*Dataset excerpts*

┌────────

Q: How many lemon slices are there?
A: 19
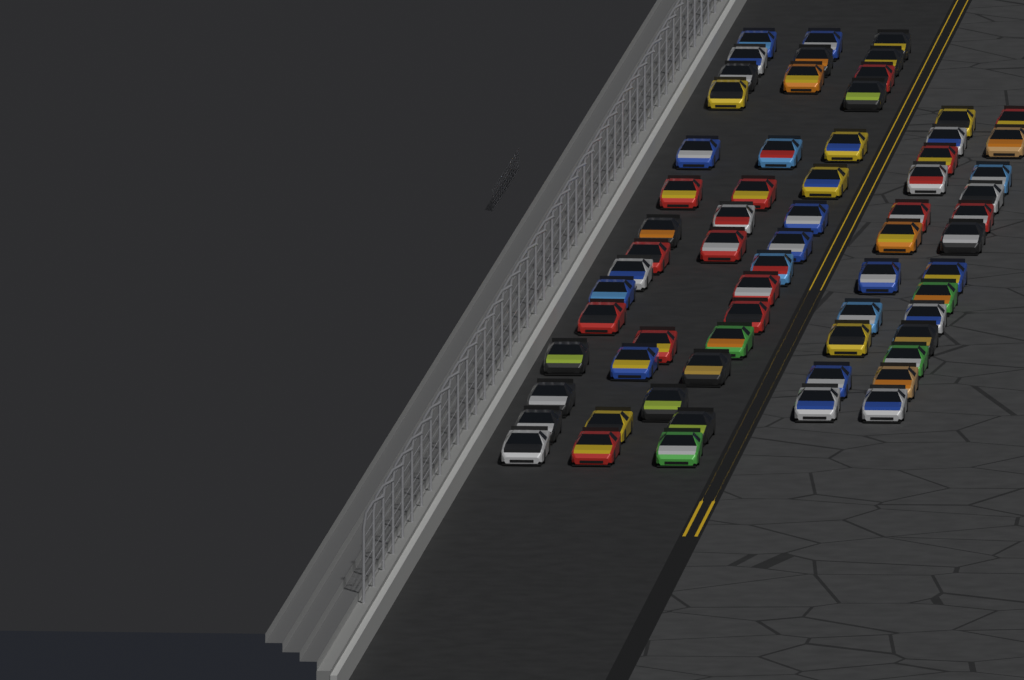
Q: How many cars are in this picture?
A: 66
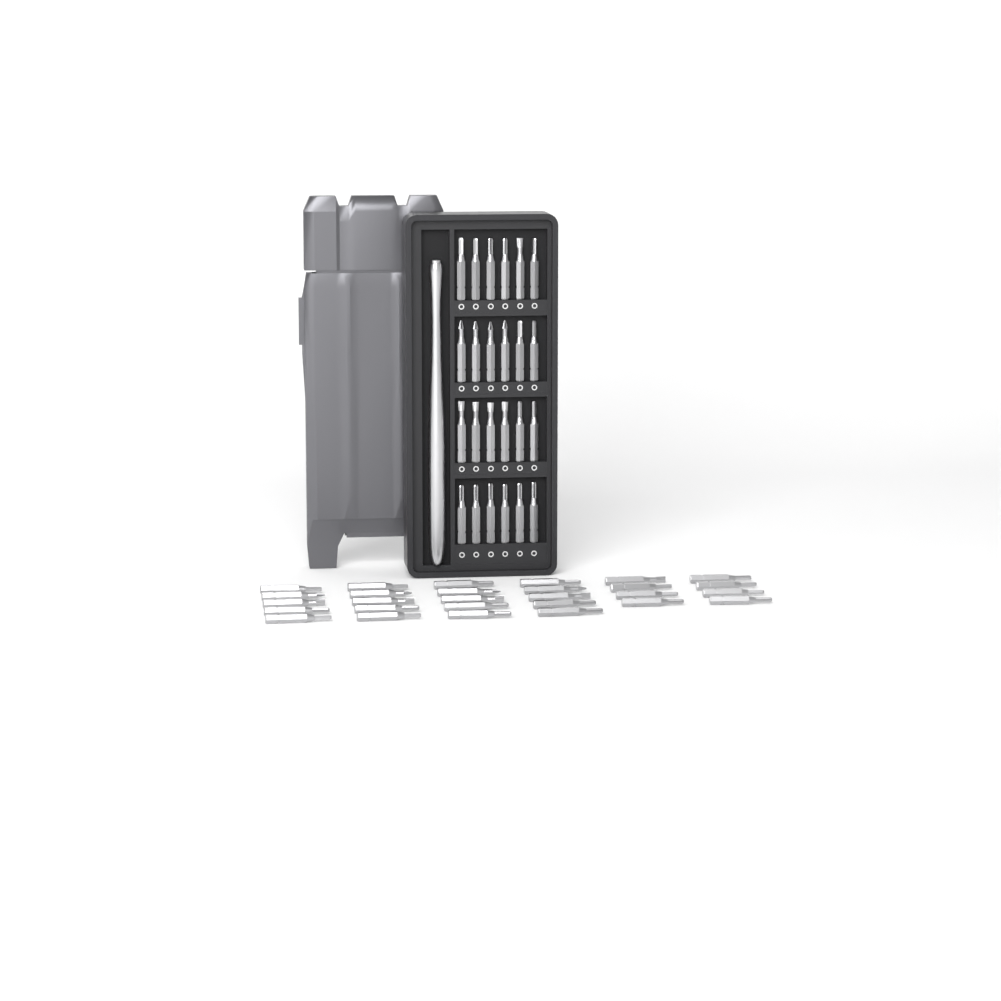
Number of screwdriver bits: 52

└────────
┌────────

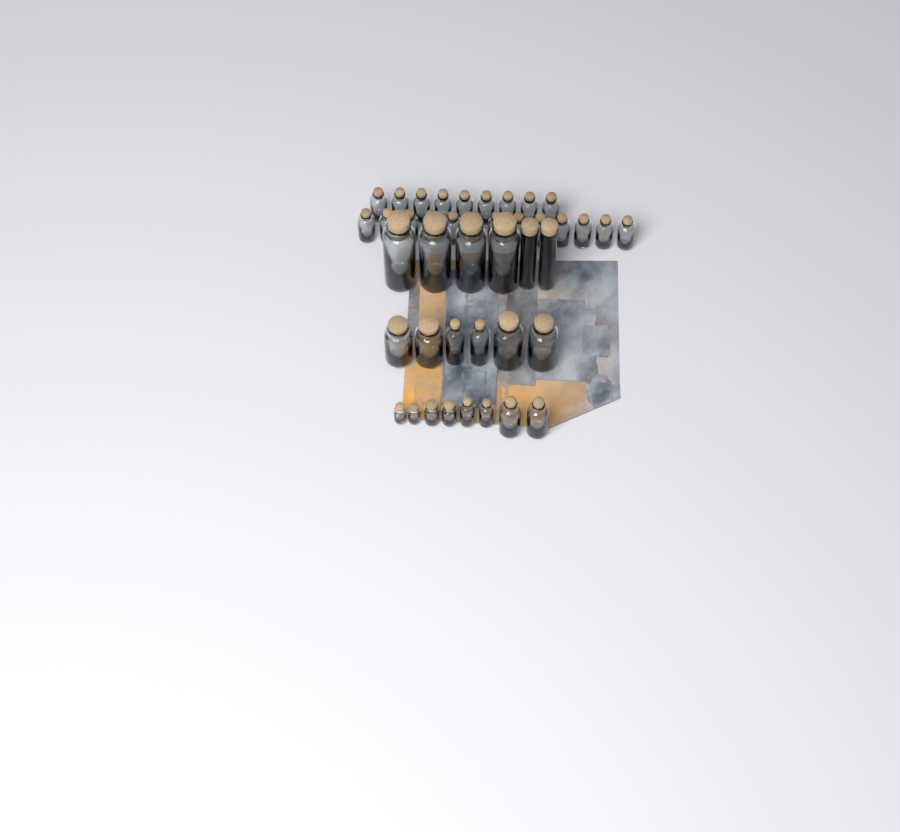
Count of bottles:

└────────

*What the task requires*
Pick out every line in the entries above that contains the string "many", treating uppercase and lowercase as different, and copy each of those lines.

*Result for this exercise*
Q: How many lemon slices are there?
Q: How many cars are in this picture?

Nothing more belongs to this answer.